I have the following kernel to get the magnitude of a bunch of vectors:
__global__ void norm_v1(double *in, double *out, int n)
{
const uint i = blockIdx.x * blockDim.x + threadIdx.x;
if (i < n)
{
double x = in[3*i], y = in[3*i+1], z = in[3*i+2];
out[i] = sqrt(x*x + y*y + z*z);
}
}
However due to the packing of in as [x0,y0,z0,...,xn,yn,zn] it performs poorly with the profiler indicating a 32% global load efficiency. Repacking the data as [x0, x1, ..., xn, y0, y1, ..., yn, z0, z1, ..., zn] improves things greatly (with the offsets for x, y, and z changing accordingly). Runtime is down and efficiency is up to 100%.

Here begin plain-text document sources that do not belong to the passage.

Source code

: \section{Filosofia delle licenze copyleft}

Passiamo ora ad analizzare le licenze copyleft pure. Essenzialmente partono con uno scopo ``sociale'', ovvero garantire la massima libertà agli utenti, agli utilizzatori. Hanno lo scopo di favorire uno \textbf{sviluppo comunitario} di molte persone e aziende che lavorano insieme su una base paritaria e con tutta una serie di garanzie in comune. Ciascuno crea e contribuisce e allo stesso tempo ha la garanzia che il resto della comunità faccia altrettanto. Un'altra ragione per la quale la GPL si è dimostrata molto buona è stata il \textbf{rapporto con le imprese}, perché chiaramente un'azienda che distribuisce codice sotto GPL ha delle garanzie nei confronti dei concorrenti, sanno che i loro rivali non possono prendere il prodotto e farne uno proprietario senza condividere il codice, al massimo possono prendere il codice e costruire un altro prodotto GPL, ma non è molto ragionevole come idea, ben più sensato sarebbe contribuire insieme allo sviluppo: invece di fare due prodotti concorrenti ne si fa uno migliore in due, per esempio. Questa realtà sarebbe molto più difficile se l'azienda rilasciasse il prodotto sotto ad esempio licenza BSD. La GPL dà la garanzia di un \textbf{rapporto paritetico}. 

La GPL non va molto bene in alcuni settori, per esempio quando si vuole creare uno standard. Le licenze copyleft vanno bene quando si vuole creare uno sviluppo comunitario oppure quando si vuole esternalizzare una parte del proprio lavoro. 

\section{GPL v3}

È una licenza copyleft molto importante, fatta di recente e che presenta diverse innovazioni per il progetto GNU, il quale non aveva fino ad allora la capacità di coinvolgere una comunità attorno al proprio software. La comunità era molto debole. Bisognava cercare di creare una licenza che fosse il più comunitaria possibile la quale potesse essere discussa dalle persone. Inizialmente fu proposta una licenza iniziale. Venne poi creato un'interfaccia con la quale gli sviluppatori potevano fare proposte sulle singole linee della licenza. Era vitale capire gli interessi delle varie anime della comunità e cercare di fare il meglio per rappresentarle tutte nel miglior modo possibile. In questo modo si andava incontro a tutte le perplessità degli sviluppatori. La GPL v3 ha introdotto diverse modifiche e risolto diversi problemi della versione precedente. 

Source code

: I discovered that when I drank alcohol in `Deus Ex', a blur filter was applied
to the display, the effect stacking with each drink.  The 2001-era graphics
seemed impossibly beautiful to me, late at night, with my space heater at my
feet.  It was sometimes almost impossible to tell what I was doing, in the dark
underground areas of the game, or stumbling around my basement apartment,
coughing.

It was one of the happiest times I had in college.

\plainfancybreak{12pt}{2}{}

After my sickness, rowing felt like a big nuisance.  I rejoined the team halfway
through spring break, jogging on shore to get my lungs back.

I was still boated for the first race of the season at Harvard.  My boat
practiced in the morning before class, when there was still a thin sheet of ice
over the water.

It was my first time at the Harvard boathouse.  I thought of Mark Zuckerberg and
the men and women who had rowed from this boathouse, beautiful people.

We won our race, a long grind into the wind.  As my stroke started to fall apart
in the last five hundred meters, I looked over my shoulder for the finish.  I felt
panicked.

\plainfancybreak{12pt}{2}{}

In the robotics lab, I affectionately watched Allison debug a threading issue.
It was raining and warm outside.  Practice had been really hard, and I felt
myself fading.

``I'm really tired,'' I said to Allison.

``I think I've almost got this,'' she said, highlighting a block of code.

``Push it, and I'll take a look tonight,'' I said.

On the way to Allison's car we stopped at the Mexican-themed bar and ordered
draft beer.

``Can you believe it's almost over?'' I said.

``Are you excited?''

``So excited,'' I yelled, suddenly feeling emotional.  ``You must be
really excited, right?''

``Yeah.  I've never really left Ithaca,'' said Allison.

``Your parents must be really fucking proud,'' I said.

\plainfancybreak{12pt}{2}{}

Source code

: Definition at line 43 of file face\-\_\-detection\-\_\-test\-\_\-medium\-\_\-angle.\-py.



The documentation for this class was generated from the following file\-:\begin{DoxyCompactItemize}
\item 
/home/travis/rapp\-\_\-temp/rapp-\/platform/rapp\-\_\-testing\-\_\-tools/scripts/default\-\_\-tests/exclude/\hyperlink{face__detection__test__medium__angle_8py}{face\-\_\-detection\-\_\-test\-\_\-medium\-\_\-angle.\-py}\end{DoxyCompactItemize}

However, this packing is simply not practical for my application. I therefore wish to investigate the use of shared memory. My idea is for each thread in a block to copy three values (blockDim.x apart) from global memory -- yielding coalesced access. Under the assumption of a maximum blockDim.x = 256 I came up with:
#define BLOCKDIM 256
__global__ void norm_v2(double *in, double *out, int n)
{
__shared__ double invec[3*BLOCKDIM];
const uint i = blockIdx.x * blockDim.x + threadIdx.x;
invec[0*BLOCKDIM + threadIdx.x] = in[0*BLOCKDIM+i];
invec[1*BLOCKDIM + threadIdx.x] = in[1*BLOCKDIM+i];
invec[2*BLOCKDIM + threadIdx.x] = in[2*BLOCKDIM+i];
__syncthreads();
if (i < n)
{
double x = invec[3*threadIdx.x];
double y = invec[3*threadIdx.x+1];
double z = invec[3*threadIdx.x+2];
out[i] = sqrt(x*x + y*y + z*z);
}
}
However this is clearly deficient when n % blockDim.x != 0, requires knowing the maximum blockDim in advance and generates incorrect results for out[i > 255] when tested with an n = 1024. How should I best remedy this?